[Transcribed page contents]
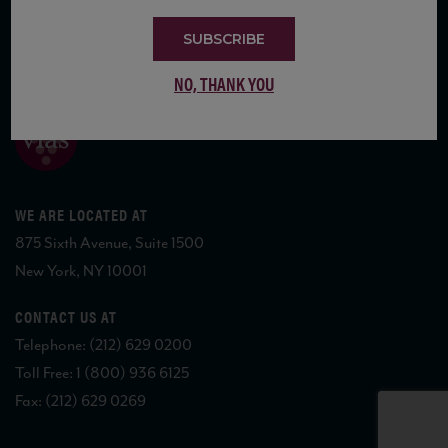
SUBSCRIBE
COPYRIGHT 2026 VIAS WINE
NO, THANK YOU
WE ARE LOCATED AT
875 Sixth Avenue, Suite 1500
New York, NY 10001
CONTACT US AT
Telephone: (212) 629 0200
Toll Free: 1 (800) 936 6125
Fax: (212) 629 0269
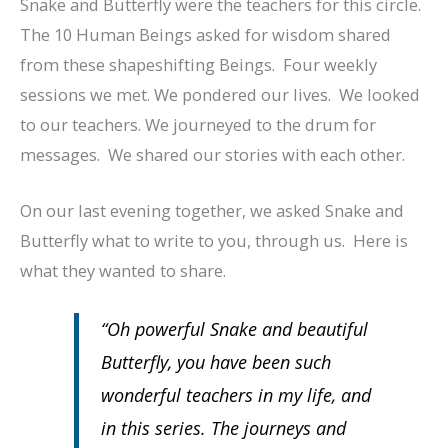
Snake and Butterfly were the teachers for this circle.
The 10 Human Beings asked for wisdom shared
from these shapeshifting Beings. Four weekly
sessions we met. We pondered our lives. We looked
to our teachers. We journeyed to the drum for
messages. We shared our stories with each other.
On our last evening together, we asked Snake and
Butterfly what to write to you, through us. Here is
what they wanted to share.
“Oh powerful Snake and beautiful
Butterfly, you have been such
wonderful teachers in my life, and
in this series. The journeys and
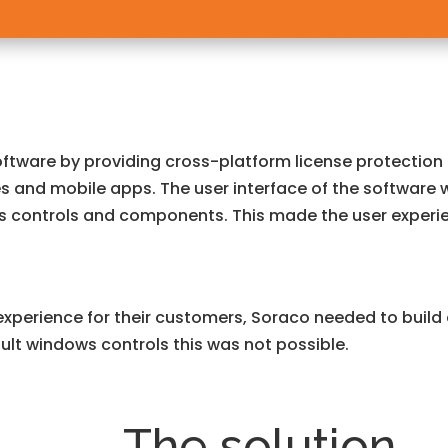
oftware by providing cross-platform license protection
s and mobile apps. The user interface of the software 
s controls and components. This made the user experie
experience for their customers, Soraco needed to build a
ult windows controls this was not possible.
The solution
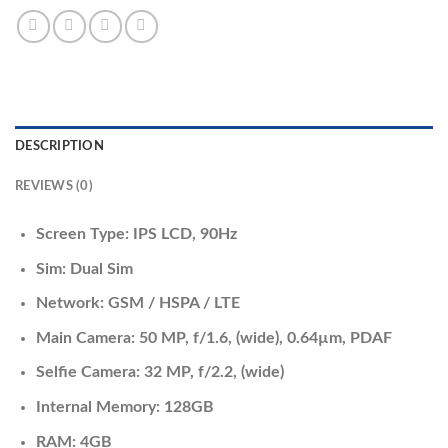
DESCRIPTION
REVIEWS (0)
Screen Type: IPS LCD, 90Hz
Sim: Dual Sim
Network: GSM / HSPA / LTE
Main Camera: 50 MP, f/1.6, (wide), 0.64µm, PDAF
Selfie Camera: 32 MP, f/2.2, (wide)
Internal Memory: 128GB
RAM: 4GB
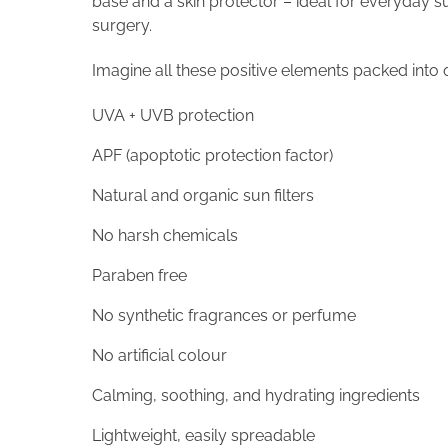
base and a skin protector – ideal for everyday s
surgery.
Imagine all these positive elements packed into o
UVA + UVB protection
APF (apoptotic protection factor)
Natural and organic sun filters
No harsh chemicals
Paraben free
No synthetic fragrances or perfume
No artificial colour
Calming, soothing, and hydrating ingredients
Lightweight, easily spreadable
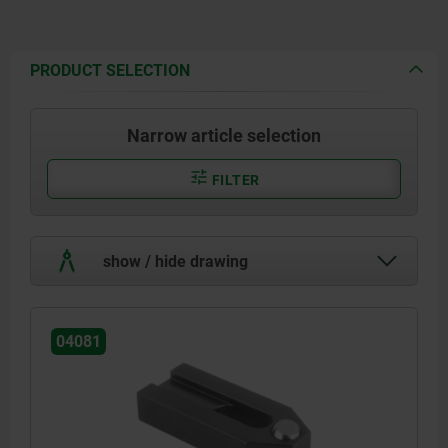
PRODUCT SELECTION
Narrow article selection
FILTER
show / hide drawing
04081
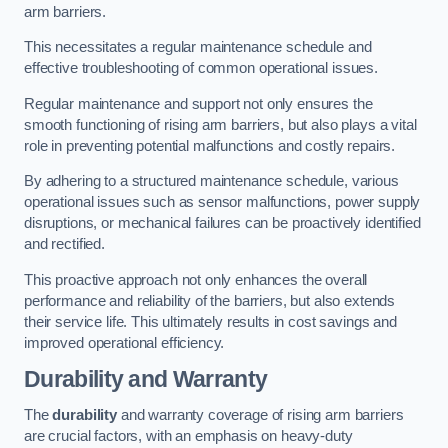
arm barriers.
This necessitates a regular maintenance schedule and
effective troubleshooting of common operational issues.
Regular maintenance and support not only ensures the
smooth functioning of rising arm barriers, but also plays a vital
role in preventing potential malfunctions and costly repairs.
By adhering to a structured maintenance schedule, various
operational issues such as sensor malfunctions, power supply
disruptions, or mechanical failures can be proactively identified
and rectified.
This proactive approach not only enhances the overall
performance and reliability of the barriers, but also extends
their service life. This ultimately results in cost savings and
improved operational efficiency.
Durability and Warranty
The
durability
and warranty coverage of rising arm barriers
are crucial factors, with an emphasis on heavy-duty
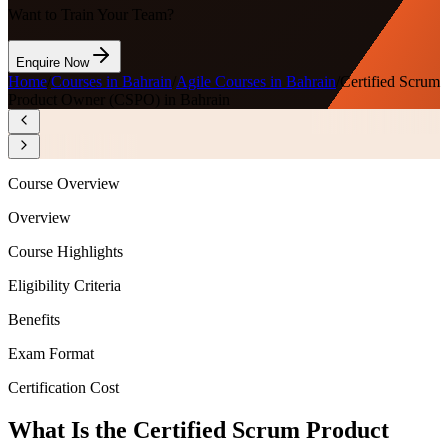
Want to Train Your Team?
Enquire Now
Home
/
Courses in Bahrain
/
Agile Courses in Bahrain
/
Certified Scrum
Product Owner (CSPO) in Bahrain
Course Overview
Overview
Course Highlights
Eligibility Criteria
Benefits
Exam Format
Certification Cost
What Is the Certified Scrum Product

→ **EXERCISE DIRECTIONS**: Which of the lines above contain the word "controls"? Copy each of those lines in full.

→ **OUTPUT BELOW**:
s controls and components. This made the user experie
ult windows controls this was not possible.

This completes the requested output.